Lyle Denniston of SCOTUSblog has a slightly different take on the Hobby Lobby oral argument than I do. In a column posted on Constitution Daily (the always-thoughtful blog of the National Constitution Center in Philadelphia), he suggests that Kennedy may be the key vote in the case. The Sphinx of Sacramento, he suggests, may vote that for-profit corporations may sue for violations of their Free Exercise rights, but that in this case, Hobby Lobby and the other plaintiffs have not demonstrated a “substantial burden” on their rights.
Denniston is someone whose ideas should be taken with the utmost seriousness. He has spent 54 years in the Supreme Court press room and knows more than almost anyone living about how cases arise and how they are resolved. He was the only colleague who, immediately after the “train wreck” argument over the Affordable Care Act, confidently predicted that the Court would uphold the individual mandate.
From the point of view of the ACA, Denniston’s analysis is more optimistic than my own, which I posted Tuesday
. It seemed to me that Kennedy (alone among the Court’s conservatives) displayed some sympathy for the employees who will be deprived of some of their statutory health-insurance benefits if Hobby Lobby wins, but I thought his question to Solicitor General Donald Verrilli Jr. (could a for-profit corporation sue if a new law “forced [it] in principle to pay for abortions”?) and Verrilli’s answer (“[U]nder our theory . . . the for-profit corporation wouldn't have an ability to sue”) was likely to have settled the case in Kennedy’s mind.
Denniston astutely points to comments Kennedy made questioning whether the “contraceptive mandate” is a “mandate” at all. Under the ACA, Hobby Lobby or any other corporation can choose not to provide health insurance; that choice triggers a requirement to pay a $2,000 per employee tax.
(Representing Hobby Lobby, Paul Clement called this a “penalty”; Justice Sonia Sotomayor jumped in to correct him: “It's called a tax.” The Chief Justice, whose vote saved the ACA in 2012 over precisely this issue of names, brought down the house when he chimed in, “she’s right about that.”)
Isn’t the tax, Kennedy asked, roughly comparable to the cost of providing health insurance? Clement pointed out that the company would then have to pay higher wages so that employees could finance their own health insurance. Financially, Kennedy suggested, that might still be a “wash” for the employer.

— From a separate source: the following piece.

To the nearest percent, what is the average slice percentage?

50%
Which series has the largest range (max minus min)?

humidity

From that point of view, the “mandate” might not be a burden, or if it is one, not a “substantial” one. I personally think that the ACA requirement is not a “substantial burden,” for a different reason.
As a matter of Supreme Court precedent, when use of funds for a religiously objectionable purpose comes out of the “the genuinely independent and private choices” of others, there is no burden on the objector. That precedent arises under the Establishment Clause, but the logic is the same—and Hobby Lobby’s claim that it can be excused from “facilitating” those independent decisions should fail. (The redoubtable Ed Whelan of National Review Online
, by the way, called this argument “badly confused
” a few weeks ago. I deeply resent this—I paid a lot for my law school education, and my brilliant, hardworking professors confused me extremely well.)

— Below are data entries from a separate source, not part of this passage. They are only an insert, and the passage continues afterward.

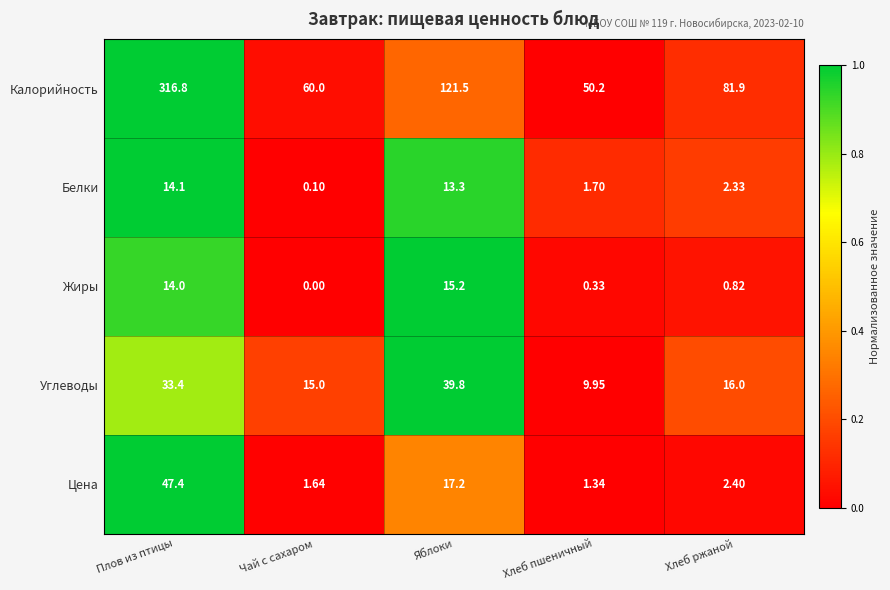

Rank the series by their maximum value, from lowest to highest.

Белки, Жиры, Углеводы, Цена, Калорийность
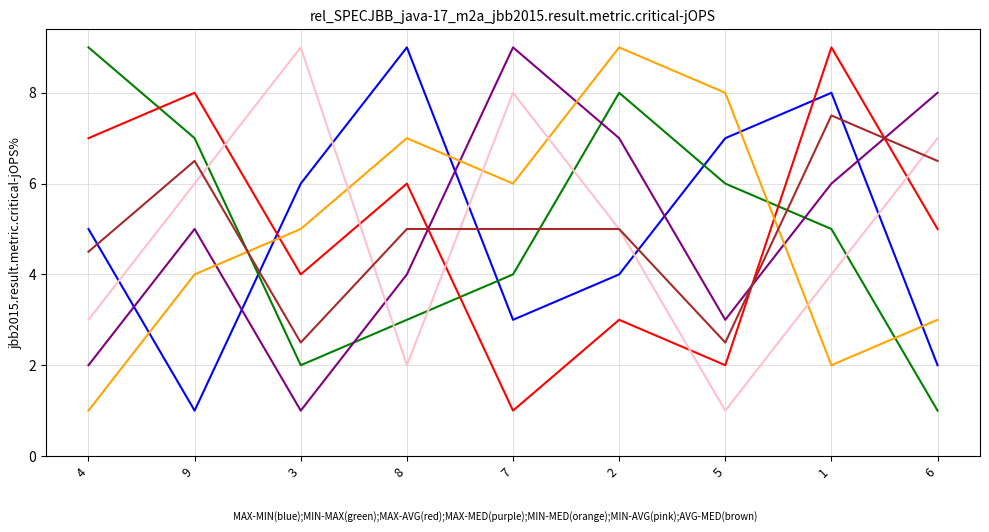

What is the difference between the highest and lowest values at 7?

8.0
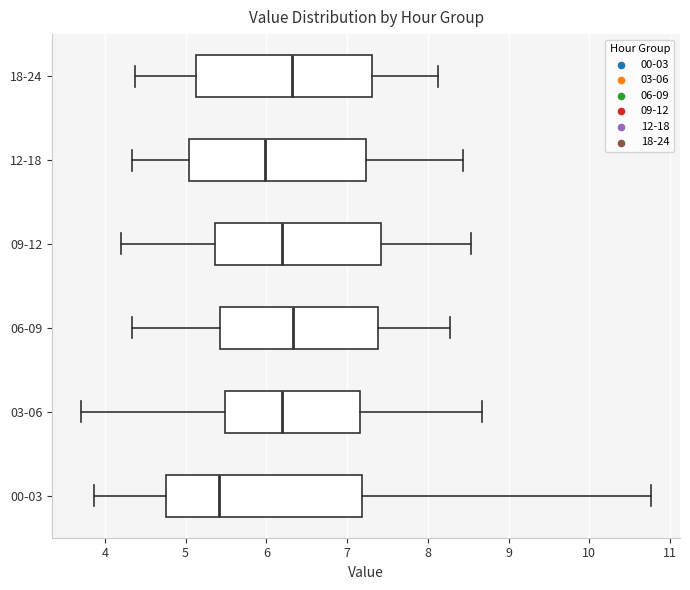

Reading bottom to top, transcribe this box plot: for each box, give where its median line is, the range the box spans, and where its two whiskers end, as read against the x-axis. The values are not printed on the chart, so give them approximately, as read against the axis.

00-03: median 5.4, box 4.8 to 7.2, whiskers 3.9 to 10.8
03-06: median 6.2, box 5.5 to 7.2, whiskers 3.7 to 8.7
06-09: median 6.3, box 5.4 to 7.4, whiskers 4.3 to 8.3
09-12: median 6.2, box 5.4 to 7.4, whiskers 4.2 to 8.5
12-18: median 6.0, box 5.0 to 7.2, whiskers 4.3 to 8.4
18-24: median 6.3, box 5.1 to 7.3, whiskers 4.4 to 8.1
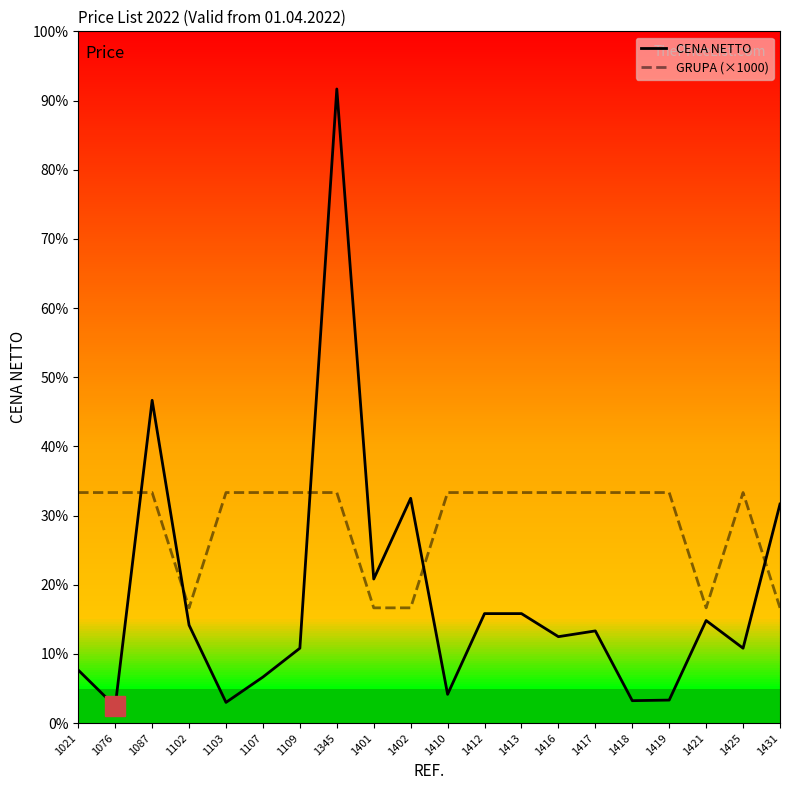

The value of CENA NETTO at 1401 is 1250. True or false?

True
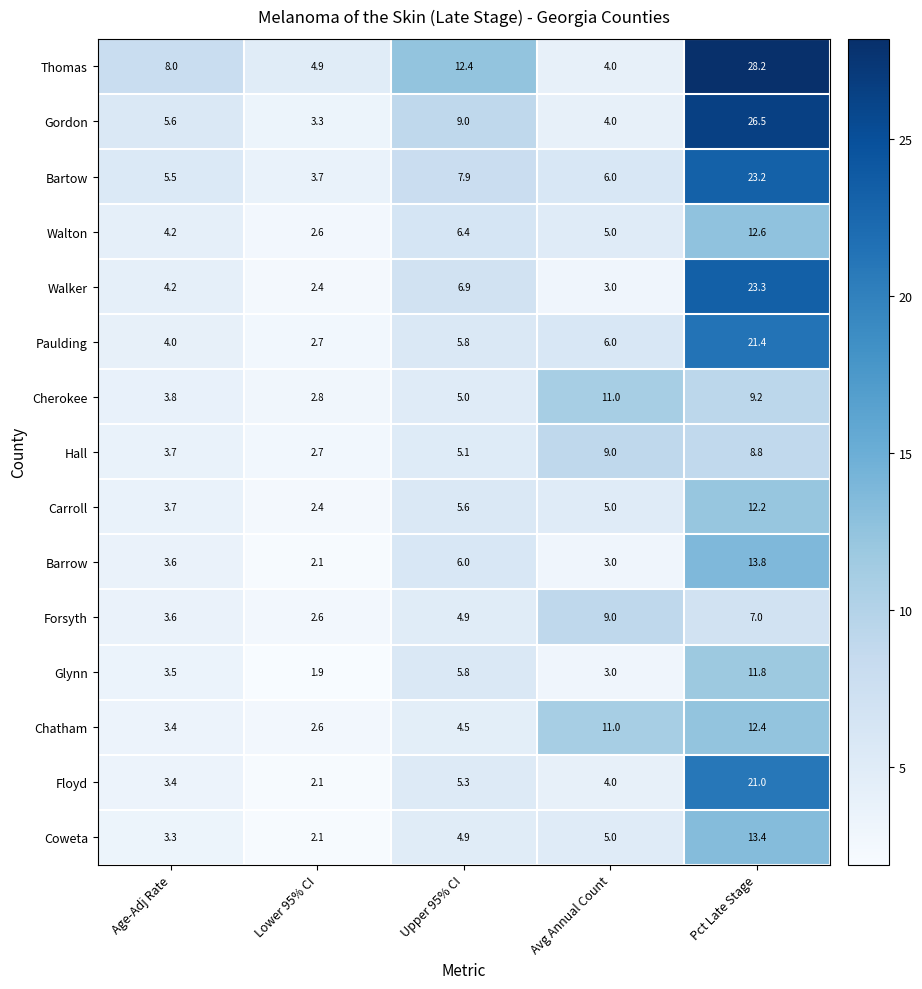

What is the maximum value for Forsyth?

9.0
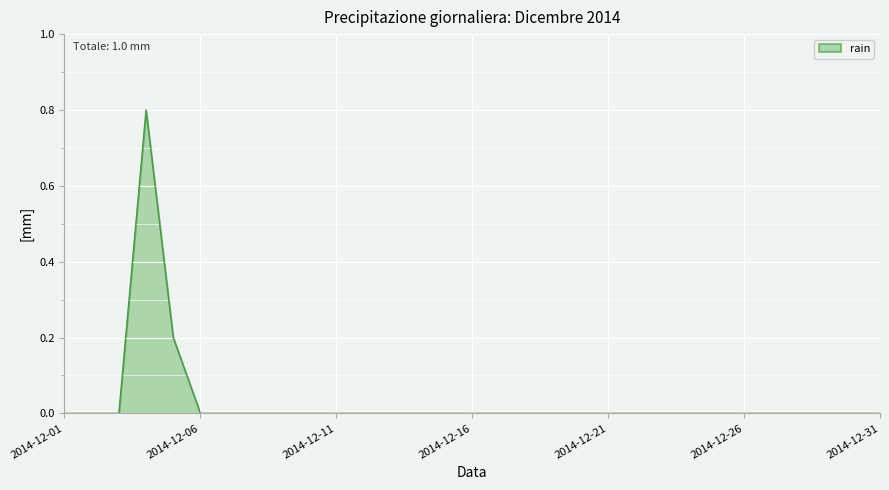

What is the difference between the maximum and second lowest values?

0.8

I think that the coverage requirement is clearly constitutional, but an opinion like the one Denniston imagines would clearly be better than a broad statement of corporate Free Exercise rights against any involvement in what Clement called “religiously sensitive” subjects. That would be especially true if it was coupled with a limitation of the corporate right to family held “close” corporations, as Roberts suggested from the bench. (Even Clement admitted that Exxon might have trouble demonstrating religious sincerity.)
Kennedy was the only conservative Justice who showed even the slightest awareness that the case concerned the rights of actual human beings at all. Justice Antonin Scalia, interpreting the Religious Freedom Restoration Act broadly, suggested that the statute did not allow the Court to "balance the interest of the religious objector against the interest of other individuals."

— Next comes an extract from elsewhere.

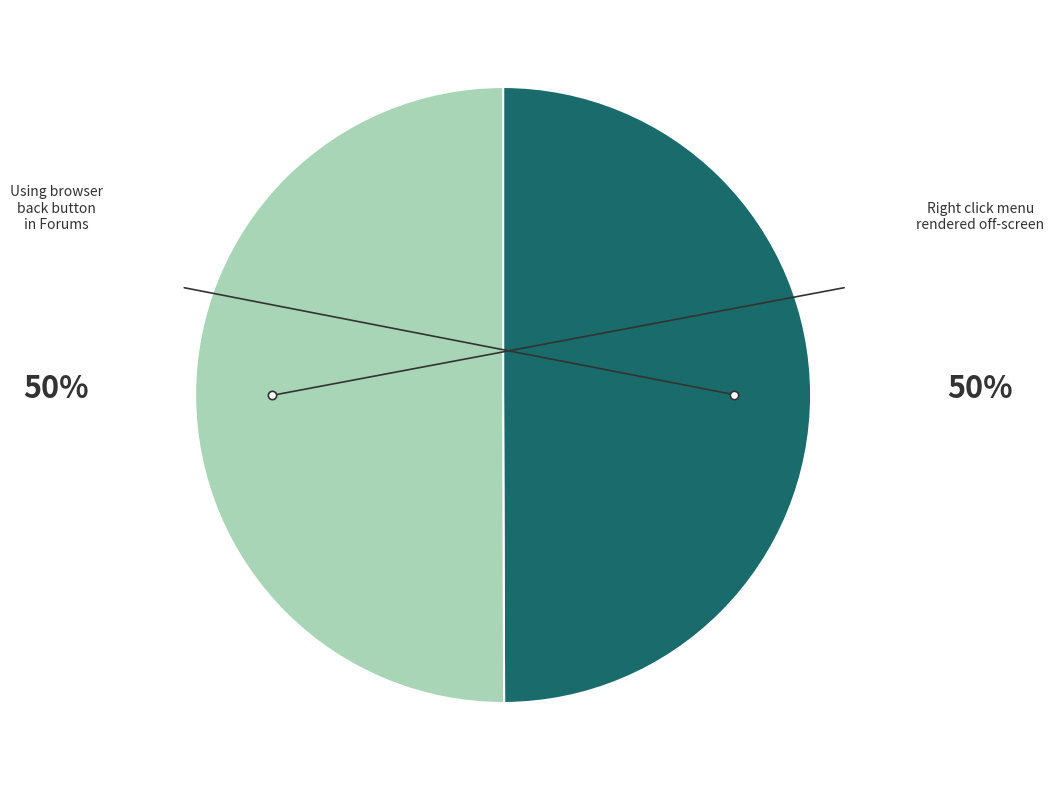

How many slices are in this pie chart?

2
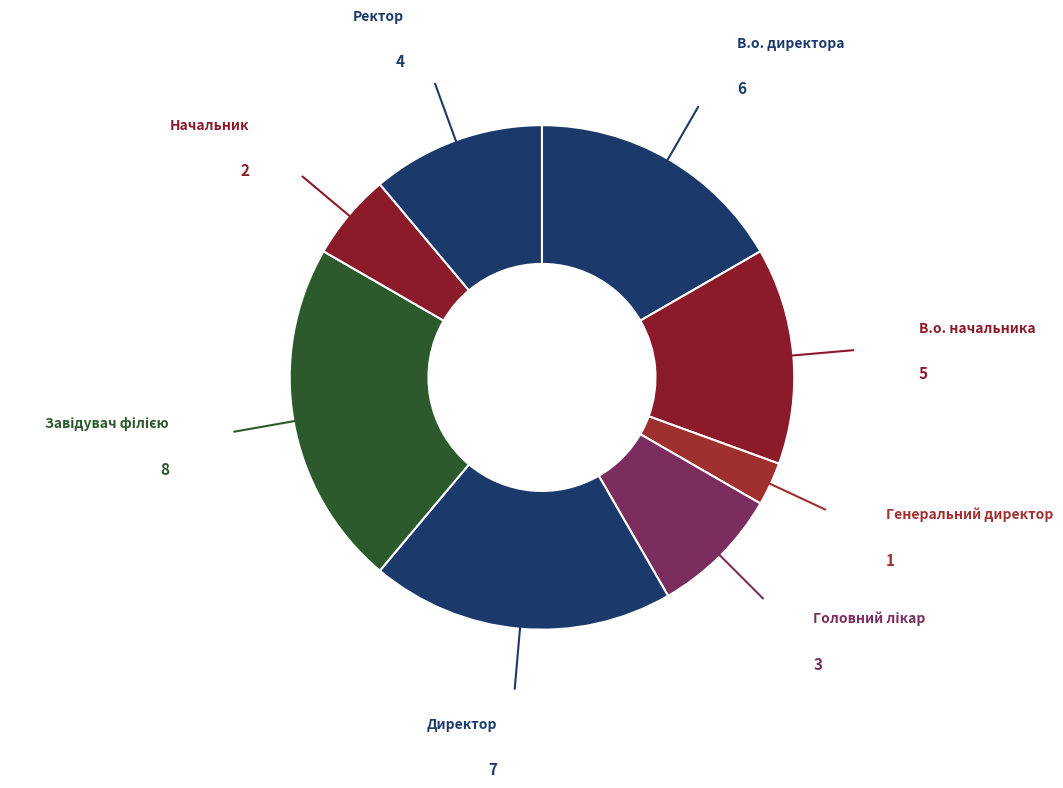

The В.о. директора slice represents 26% of the pie. True or false?

False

Clement’s argument obliterated the employees as anything but, in essence, thieves. He compared the contraceptive-coverage requirement to a statute in which “Congress comes in and says I have to give all of my books, including all of my Bibles, to you.” In that metaphor, contraception is something being taken from the employers, rather than compensation being paid to the employees for their labor. In addition, contraceptive coverage, like a Bible, has no meaning but a religious one. That it might mean better health, or even life and death, to the covered employee is simply irrelevant.
The valence of this Court is so far right that this kind of comparison doesn’t get called out. Any advocate who tried such a dismissive comparison of the religious-freedom rights of Hobby Lobby, however, would be cut off at the knees.